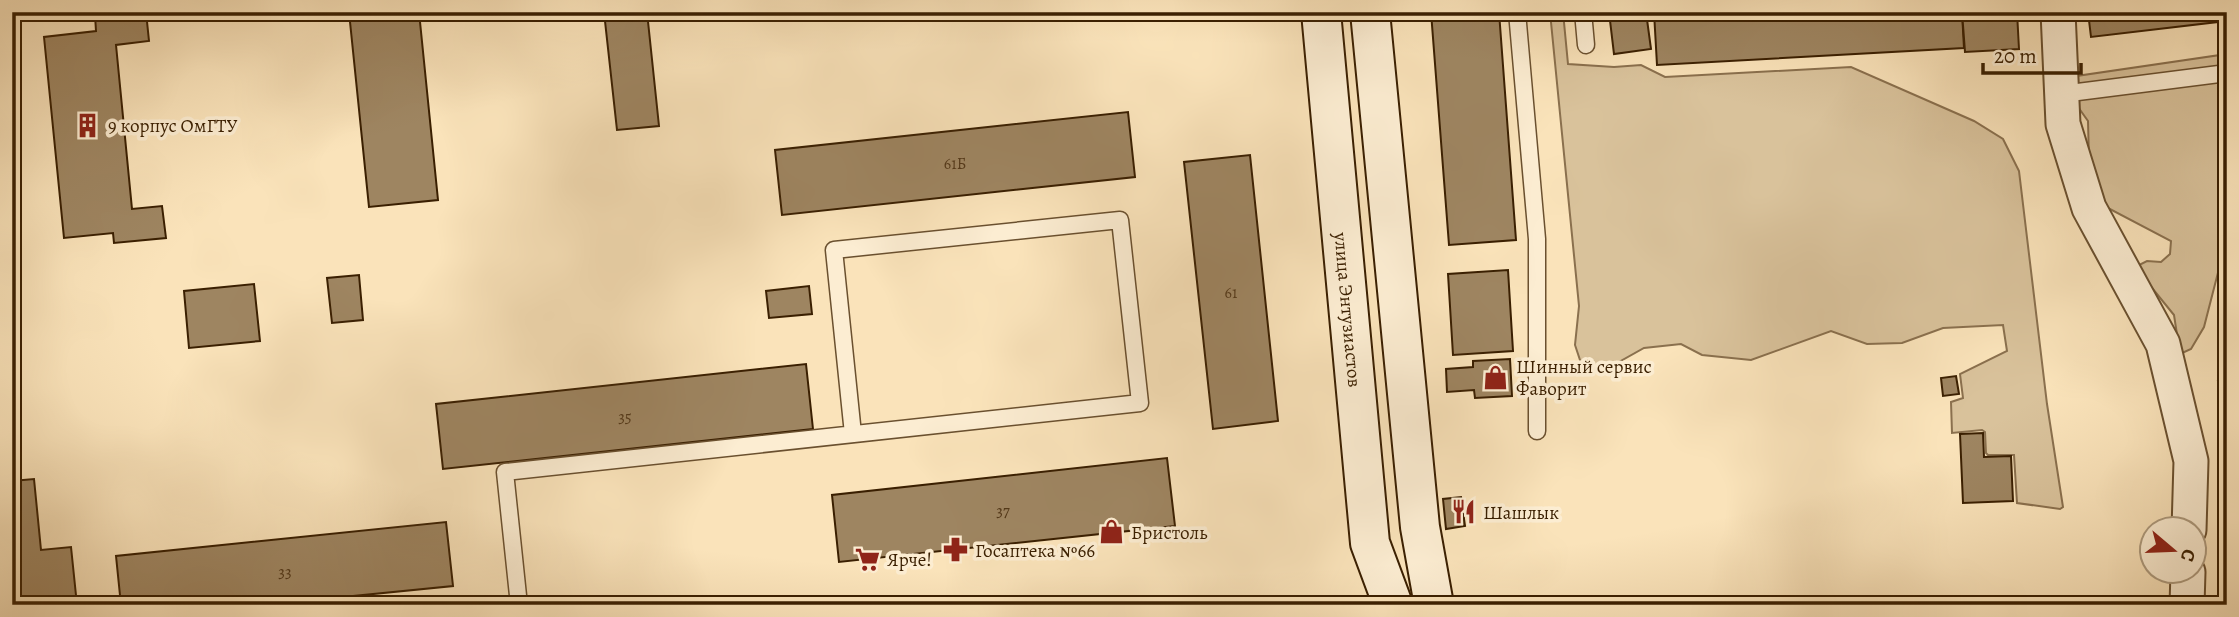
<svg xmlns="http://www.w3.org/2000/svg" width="2239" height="617" viewBox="0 0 2239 617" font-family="Alegreya,serif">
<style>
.green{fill:#d9c29b;stroke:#8a704e;stroke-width:2}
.building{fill:#9e8561;stroke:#3a1f01;stroke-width:2}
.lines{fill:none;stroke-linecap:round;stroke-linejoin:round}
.lane-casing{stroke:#6a502f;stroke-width:19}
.street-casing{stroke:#6a502f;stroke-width:37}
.secondary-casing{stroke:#3a1f01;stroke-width:42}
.lane{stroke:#fcedd2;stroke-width:16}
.street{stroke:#fcedd2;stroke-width:33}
.secondary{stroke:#fcedd2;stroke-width:38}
.labels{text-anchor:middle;stroke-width:7;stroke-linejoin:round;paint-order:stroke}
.number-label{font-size:16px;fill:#533819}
.poi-label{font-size:19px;fill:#3a1f01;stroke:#fcedd2;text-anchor:start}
.street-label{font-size:19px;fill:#3a1f01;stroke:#fcedd2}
</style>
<rect width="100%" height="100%" fill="#fae3ba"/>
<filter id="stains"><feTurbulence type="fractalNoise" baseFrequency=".00286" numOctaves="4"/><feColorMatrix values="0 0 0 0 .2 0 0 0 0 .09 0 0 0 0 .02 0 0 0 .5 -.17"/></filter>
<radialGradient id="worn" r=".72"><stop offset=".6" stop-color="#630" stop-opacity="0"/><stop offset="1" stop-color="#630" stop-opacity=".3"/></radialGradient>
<g class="green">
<path d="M1550,12H1563L1568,64L1614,67L1641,65L1665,77L1851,67L1974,121L2003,139L2019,171L2047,404L2063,507L2060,509L2017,503L2014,455H1988L1986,453L1985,432L1982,430L1952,433L1951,402L1963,398L1960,374L2007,351L2003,325L1943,328L1902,343L1867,344L1831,331L1751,360L1702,355L1681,344L1644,348L1601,372L1583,369L1575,345L1579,306Z"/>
<path d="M2227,54V253L2222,257L2204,327L2191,349L2180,354L2174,315L2135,267L2147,261L2161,262L2170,254L2171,241L2106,207L2089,160L2088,121L2066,90L2070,77Z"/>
</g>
<g class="building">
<path d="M122,12H146L149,41L116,45L132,209L162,206L166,238L114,243L113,233L64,238L44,37L96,31L95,15Z"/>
<path d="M349,12H419L438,200L369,207Z"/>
<path d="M604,12H647L659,126L617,130Z"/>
<path d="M1431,12H1499L1516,240L1449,245Z"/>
<path d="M1609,12H1646L1651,49L1614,54Z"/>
<path d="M1654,12H1962L1964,48L1657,65Z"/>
<path d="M1962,12H2017L2019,49L1965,52Z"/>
<path d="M2088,12H2225L2226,21L2091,37Z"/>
<path d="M1128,112L1135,177L782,215L775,150Z"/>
<path d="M1250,155L1278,421L1213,429L1184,162Z"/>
<path d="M1508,270L1513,351L1453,355L1448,274Z"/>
<path d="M359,275L363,320L332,323L327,278Z"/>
<path d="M254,284L260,341L189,348L184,291Z"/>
<path d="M809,286L812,314L769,318L766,291Z"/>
<path d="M2227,334V382L2218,380Z"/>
<path d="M1510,359L1512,396L1475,398L1474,390L1447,392L1446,369L1473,367V361Z"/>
<path d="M806,364L813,429L443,469L436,404Z"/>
<path d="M1956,376L1959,394L1943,396L1941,378Z"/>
<path d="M1983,433L1984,457L2011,456L2013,501L1963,503L1960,434Z"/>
<path d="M1167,458L1175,526L839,562L832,495Z"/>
<path d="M34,479L41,550L71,547L77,605H12V481Z"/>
<path d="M1461,497L1465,526L1446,529L1443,499Z"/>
<path d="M446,522L453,586L263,605H121L116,556Z"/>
</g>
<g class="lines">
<defs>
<g id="lane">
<path d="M1517,12L1537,239V431"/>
<path d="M1583,12L1586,45"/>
<path d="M2062,94L2227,73"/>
<path d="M519,605L505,472L1140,403L1120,220L834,250L853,434"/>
</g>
<g id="street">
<path d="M2058,12L2063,124L2089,208L2163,344L2191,461L2189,530"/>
<path d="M2187,605L2188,572"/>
</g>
<g id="secondary">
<path id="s1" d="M1321,12L1370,543L1393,605"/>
<path d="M1370,12L1420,527L1434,605"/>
</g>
</defs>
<use href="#lane" class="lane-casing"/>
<use href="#street" class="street-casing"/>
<use href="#secondary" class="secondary-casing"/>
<use href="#lane" class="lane"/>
<use href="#street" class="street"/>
<use href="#secondary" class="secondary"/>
</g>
<defs>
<symbol id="building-bare" viewBox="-9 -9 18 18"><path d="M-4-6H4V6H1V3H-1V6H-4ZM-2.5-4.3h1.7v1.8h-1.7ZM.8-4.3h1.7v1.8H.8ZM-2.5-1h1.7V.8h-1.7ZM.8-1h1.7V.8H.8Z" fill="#8f2418" stroke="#fcedd2" stroke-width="2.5" paint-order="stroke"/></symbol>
<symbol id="shop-bare" viewBox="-9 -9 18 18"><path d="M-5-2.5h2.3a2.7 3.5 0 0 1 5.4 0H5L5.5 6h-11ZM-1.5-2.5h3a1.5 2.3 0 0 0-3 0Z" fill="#8f2418" stroke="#fcedd2" stroke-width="2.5" paint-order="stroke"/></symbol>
<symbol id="restaurant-bare" viewBox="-9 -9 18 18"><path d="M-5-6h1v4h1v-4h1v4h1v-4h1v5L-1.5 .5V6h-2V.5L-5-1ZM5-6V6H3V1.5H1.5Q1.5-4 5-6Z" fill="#8f2418" stroke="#fcedd2" stroke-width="2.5" paint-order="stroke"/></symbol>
<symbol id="pharmacy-bare" viewBox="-9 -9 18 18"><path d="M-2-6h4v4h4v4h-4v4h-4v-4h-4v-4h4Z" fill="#8f2418" stroke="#fcedd2" stroke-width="2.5" paint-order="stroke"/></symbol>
<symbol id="supermarket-bare" viewBox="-9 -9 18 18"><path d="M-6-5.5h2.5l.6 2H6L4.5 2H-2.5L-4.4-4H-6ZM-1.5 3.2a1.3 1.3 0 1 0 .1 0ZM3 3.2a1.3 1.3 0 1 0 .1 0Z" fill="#8f2418" stroke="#fcedd2" stroke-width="2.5" paint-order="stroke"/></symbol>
</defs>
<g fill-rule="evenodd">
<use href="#building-bare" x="70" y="108" width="35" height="35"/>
<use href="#shop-bare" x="1478" y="360" width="35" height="35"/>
<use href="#restaurant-bare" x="1446" y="494" width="35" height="35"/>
<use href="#shop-bare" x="1094" y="514" width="35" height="35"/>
<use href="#pharmacy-bare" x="938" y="532" width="35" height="35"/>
<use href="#supermarket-bare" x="850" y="542" width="35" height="35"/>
</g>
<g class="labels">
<g class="number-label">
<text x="955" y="169">61Б</text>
<text x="1231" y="298">61</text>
<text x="625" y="422">35</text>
<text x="1003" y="516">37</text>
<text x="285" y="577">33</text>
</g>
<g class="poi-label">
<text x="108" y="132">9 корпус ОмГТУ</text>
<text x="1516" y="373">Шинный сервис<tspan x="1516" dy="22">Фаворит</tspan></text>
<text x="1483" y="519">Шашлык</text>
<text x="1131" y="539">Бристоль</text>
<text x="975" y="557">Госаптека №66</text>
<text x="887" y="566">Ярче!</text>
</g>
<g class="street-label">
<text dy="7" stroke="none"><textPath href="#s1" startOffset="299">улица Энтузиастов</textPath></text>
</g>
</g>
<rect width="2239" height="617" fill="none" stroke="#fae3ba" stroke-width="42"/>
<rect x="14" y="14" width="2211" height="589" fill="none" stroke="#3a1f01" stroke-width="3.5"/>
<rect x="21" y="21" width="2197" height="575" fill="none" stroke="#3a1f01" stroke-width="2"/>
<g transform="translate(2173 550) rotate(109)"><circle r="33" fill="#fcedd2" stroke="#ae9b7e" stroke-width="2"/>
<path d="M0-5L12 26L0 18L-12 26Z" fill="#8f2418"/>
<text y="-10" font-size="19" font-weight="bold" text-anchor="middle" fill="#3a1f01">С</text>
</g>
<path d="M1983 63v10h98v-10" fill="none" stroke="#3a1f01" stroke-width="3.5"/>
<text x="1994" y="63" font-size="21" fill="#3a1f01" stroke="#fcedd2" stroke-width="5" paint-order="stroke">20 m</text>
<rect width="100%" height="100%" filter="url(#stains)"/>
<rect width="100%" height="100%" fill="url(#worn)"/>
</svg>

-.-.-

## Exercise details:
Count up the lines of the listing in which the word "worn" occurs, then state that number by itself.

## Response to the task:
2